I have a lot (millions) of json records stored as ndjson in a file, which I need to get into DynamoDB. I'm doing this by splitting the original file in chunks automatically and then uploading it to S3, which then triggers lambdas that parse the data and insert it into my DynamoDB table.

The problem I have is that every record contains a URL to another json file which contains some additional data about that record, and I would like to fetch that data and save it together with the record, so that I can perform quick searching with OpenSearch later.

My dilemma is should I fetch this data in the same lambda that does the parsing, or should I make a separate lambda that triggers on every DynamoDB insert? In my understanding, insert-triggered lambdas are invoked after the record is inserted (couldn't find anything in the documentation about this), so I would do one insert and one update for each record.

Notes:

  • The https server I'm fetching the additional data from limits number of requests to ~100 requests per minute, and in the end I would like these lambdas to have different IPs so that I can go beyond that limitation
  • I'm an AWS newbie so feel free to correct anything you thing I'm doing wrong

EDIT - Editing in light of additional info provided.

Between the 2 options, you rightly pointed out some of the considerations. For example, the insert/update option is more costly, because you are performing 2 operations instead of 1.

Another concern is the limit of 5 minutes per ~100 API calls. Since you have millions of calls to make, the time it takes is 1,000,000 / 100 * 5 minutes = ~35 days. However, I don't think it is possible to control the Lambda IP address without some advanced setup (along the line of running Lambda in VPC and using a custom NAT instance that changes IP every time). Even then, the rate is not going to be very fantastic.

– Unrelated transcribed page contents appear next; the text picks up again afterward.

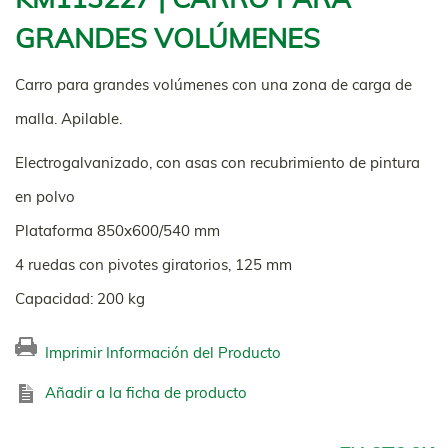
GRANDES VOLÚMENES
Carro para grandes volúmenes con una zona de carga de
malla. Apilable.
Electrogalvanizado, con asas con recubrimiento de pintura
en polvo
Plataforma 850x600/540 mm
4 ruedas con pivotes giratorios, 125 mm
Capacidad: 200 kg
Imprimir Información del Producto
Añadir a la ficha de producto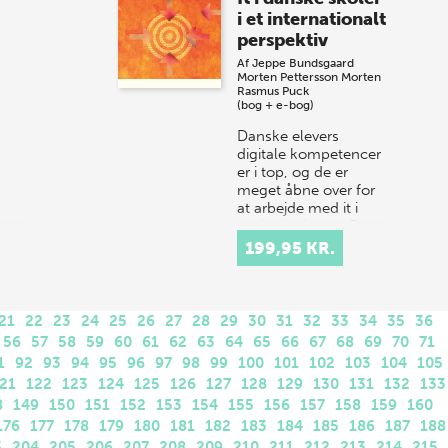
i et internationalt
perspektiv
Af
Jeppe Bundsgaard
Morten Pettersson
Morten
Rasmus Puck
(bog + e-bog)
Danske elevers
digitale kompetencer
er i top, og de er
meget åbne over for
at arbejde med it i
undervisningen. Det
gælder også deres
199,95 KR.
lærere, som har h…
21
22
23
24
25
26
27
28
29
30
31
32
33
34
35
36
56
57
58
59
60
61
62
63
64
65
66
67
68
69
70
71
1
92
93
94
95
96
97
98
99
100
101
102
103
104
105
21
122
123
124
125
126
127
128
129
130
131
132
133
8
149
150
151
152
153
154
155
156
157
158
159
160
176
177
178
179
180
181
182
183
184
185
186
187
188
3
204
205
206
207
208
209
210
211
212
213
214
215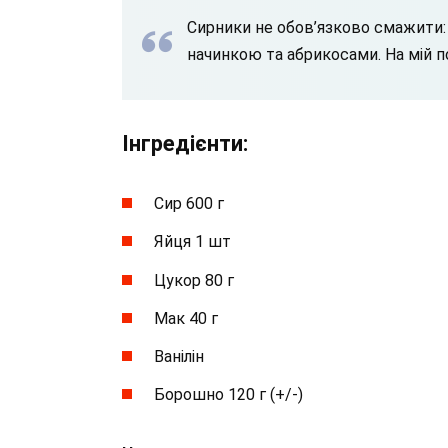
Сирники не обов’язково смажити: 
начинкою та абрикосами. На мій по
Інгредієнти:
Сир 600 г
Яйця 1 шт
Цукор 80 г
Мак 40 г
Ванілін
Борошно 120 г (+/-)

So if 35 days is an issue, I think it is better to run a fleet of EC2, each with different IP address, to parallelly process the records. EC2 gives greater control over the networking compared to Lambda, as Lambda is meant to be serverless.

If it is not an issue, I don't see anything wrong with the 2 options you proposed. Just choose the one you are more comfortable with, as these 2 entail different solutions.